Want to talk through the pros and cons of a job offer? Meet me on Rainbow Road. After that, we can finally figure out what we should really budget for various household expenses while avoiding mack trucks and blue shells on Moonview Highway. I'm telling you, it works. Mario Kart requires the perfect amount of attention and offers just enough distraction to make tough calls seem easy over the course of a race or 17. Give me Funky Kong on the Flame Runner and I can figure out what to do. 

Playing against the world network always helps, too, because you're united against a common enemy—one day that enemy is Reaper, some stranger who's playing halfway across the globe (and totally seems like a hacker, by the way) another day it's the player who made an avatar that looks exactly like Voldemort and keeps throwing red shells at you like a total jerk. 

So imagine my disappointment when—amid the flurry of excitement over the new Mario Kart, the one for Wii U—I returned to my trusty Wii last night and saw this: 


WHAT?

So Nintendo sincerely thanks me for my continued support of legacy systems, but my days of shouting at my television while racing strangers on Maple Treeway are no more. 

I mean, I get it.
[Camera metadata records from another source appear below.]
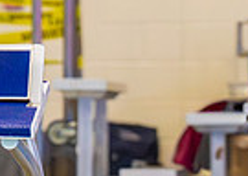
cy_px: -59
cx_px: -71
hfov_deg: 1.7
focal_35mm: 1164
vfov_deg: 1.2
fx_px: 8186
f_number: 2.8
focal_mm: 133
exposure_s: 1/1000
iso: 2500
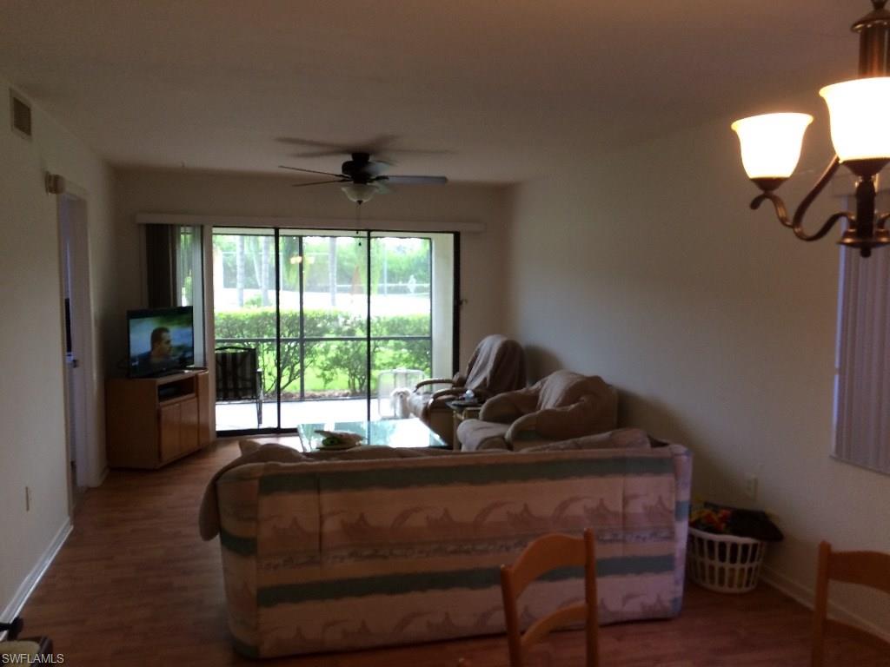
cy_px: 334
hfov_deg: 61.7
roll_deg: -0.5
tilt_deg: -5.0
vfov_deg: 48.2
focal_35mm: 29
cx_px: 445
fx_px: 746
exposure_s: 1/30
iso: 50
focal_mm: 4.15
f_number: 2.2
There's a new Mario Kart now. Wii U has been in stores for a year and a half. And it wouldn't really make sense, I guess, for Nintendo to manage separate global networks of players—especially when it wants the Wii crowd to upgrade to the new system. 

But it's also a reminder of what we risk when part of what we're buying is a connected gaming experience—not just the software itself. When I dig out Super Mario Kart for Super Nintendo (so clunky, so beautiful), the game is just as I remember it from slumber parties in eighth grade. But Mario Kart for Wii will never be the same. I suppose that's okay. Video games are different now, and nostalgia aside, they're obviously better. It's still a little sad to see the ruins of a once-populated place you can't really get to anymore.
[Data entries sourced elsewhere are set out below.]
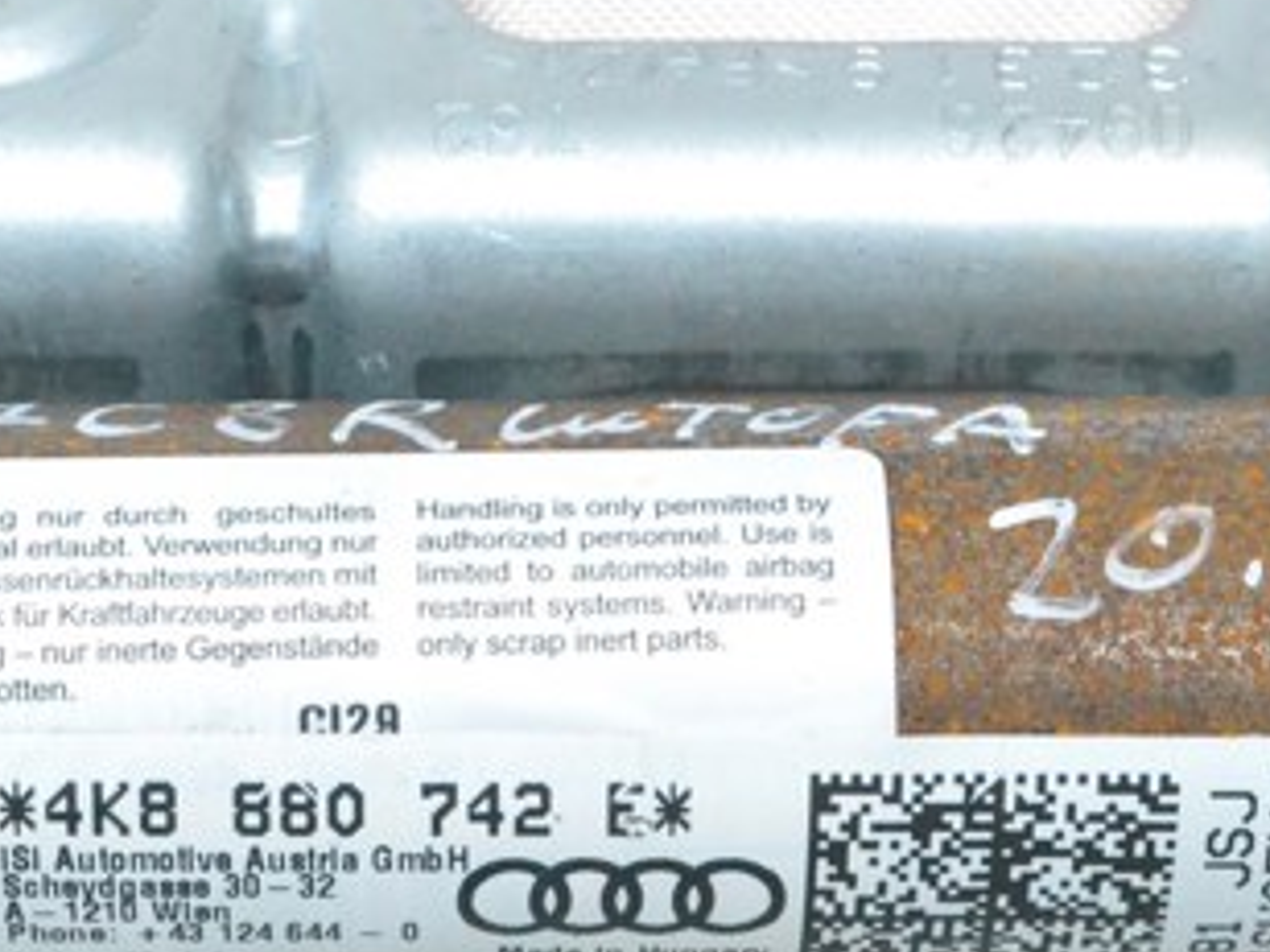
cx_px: 726
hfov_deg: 14.3
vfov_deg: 10.7
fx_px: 5063
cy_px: 548
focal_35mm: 138
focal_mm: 46
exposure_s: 1/125
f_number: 10
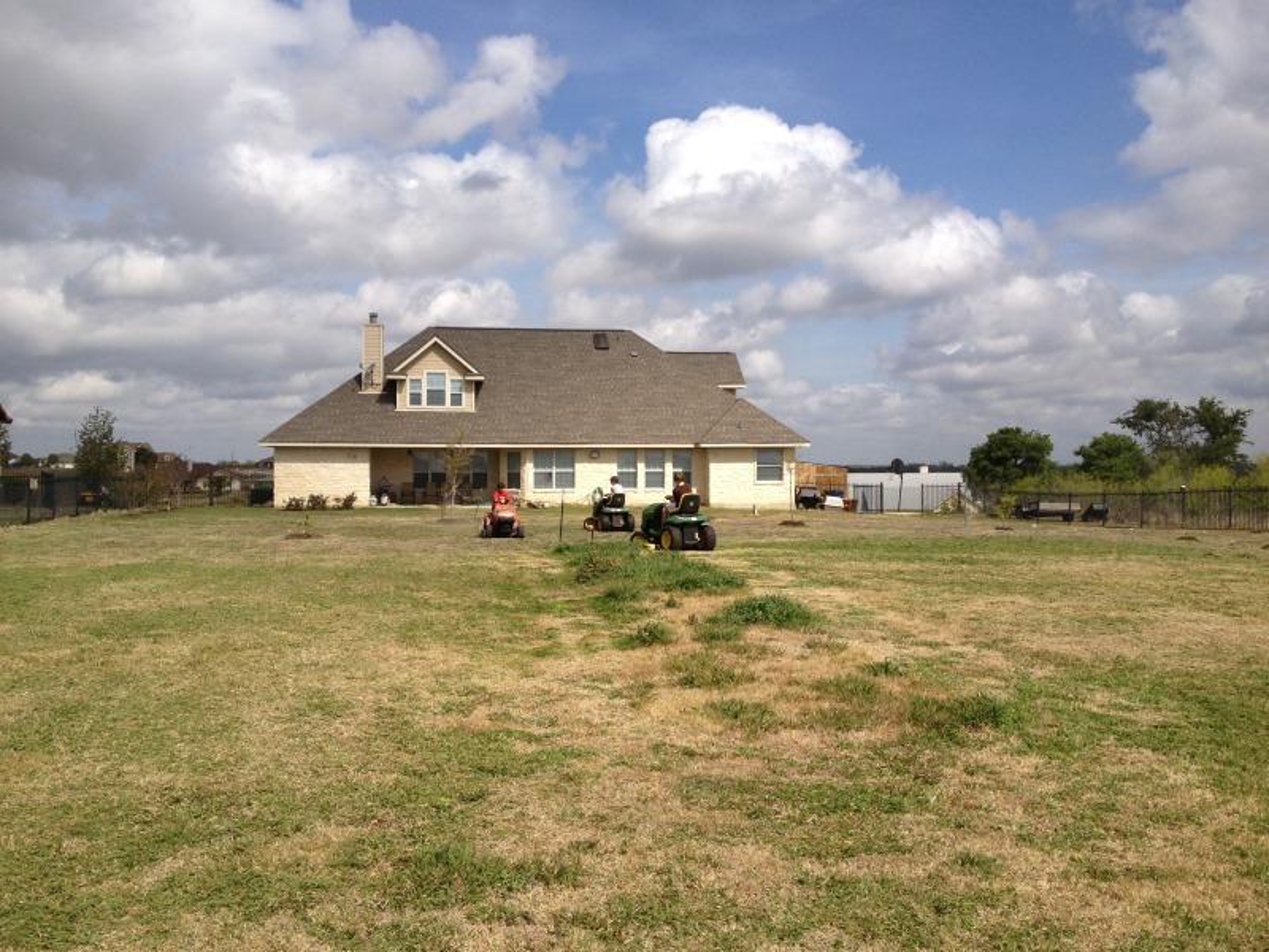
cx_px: 634
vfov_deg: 40.7
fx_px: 1283
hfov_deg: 52.6
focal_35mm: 35
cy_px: 476
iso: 50
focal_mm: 4.28
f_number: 2.4
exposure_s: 1/3067
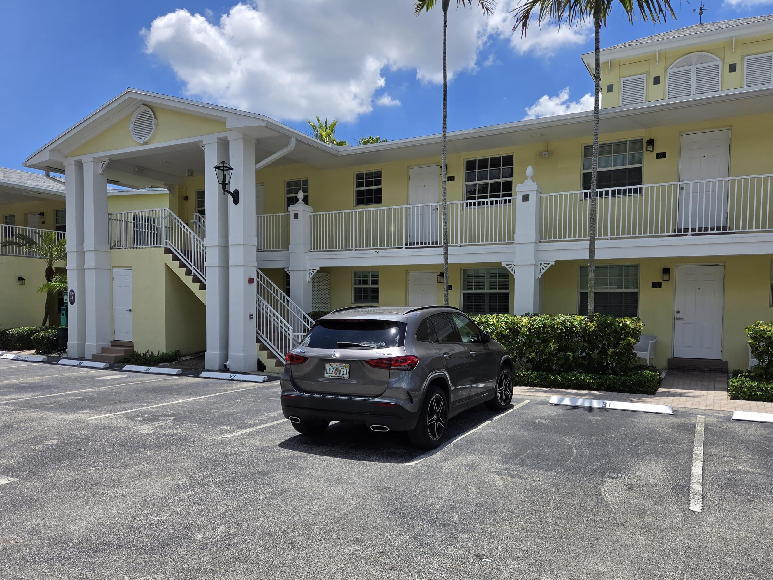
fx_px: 581
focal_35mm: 26
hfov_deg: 67.3
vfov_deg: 52.9
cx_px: 396
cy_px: 323
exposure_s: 1/5977
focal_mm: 5.4
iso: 80
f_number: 1.8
This is an experience that's familiar in many aspects of life—like when you return to a bar you once loved only to find out it's a Bank of America now. That little pang of loss is becoming more familiar in digital spaces. The Internet is a place, in our minds at least, and there's only so much the Wayback Machine can save. A screenshot, like a photograph, never quite captures the way things used to be.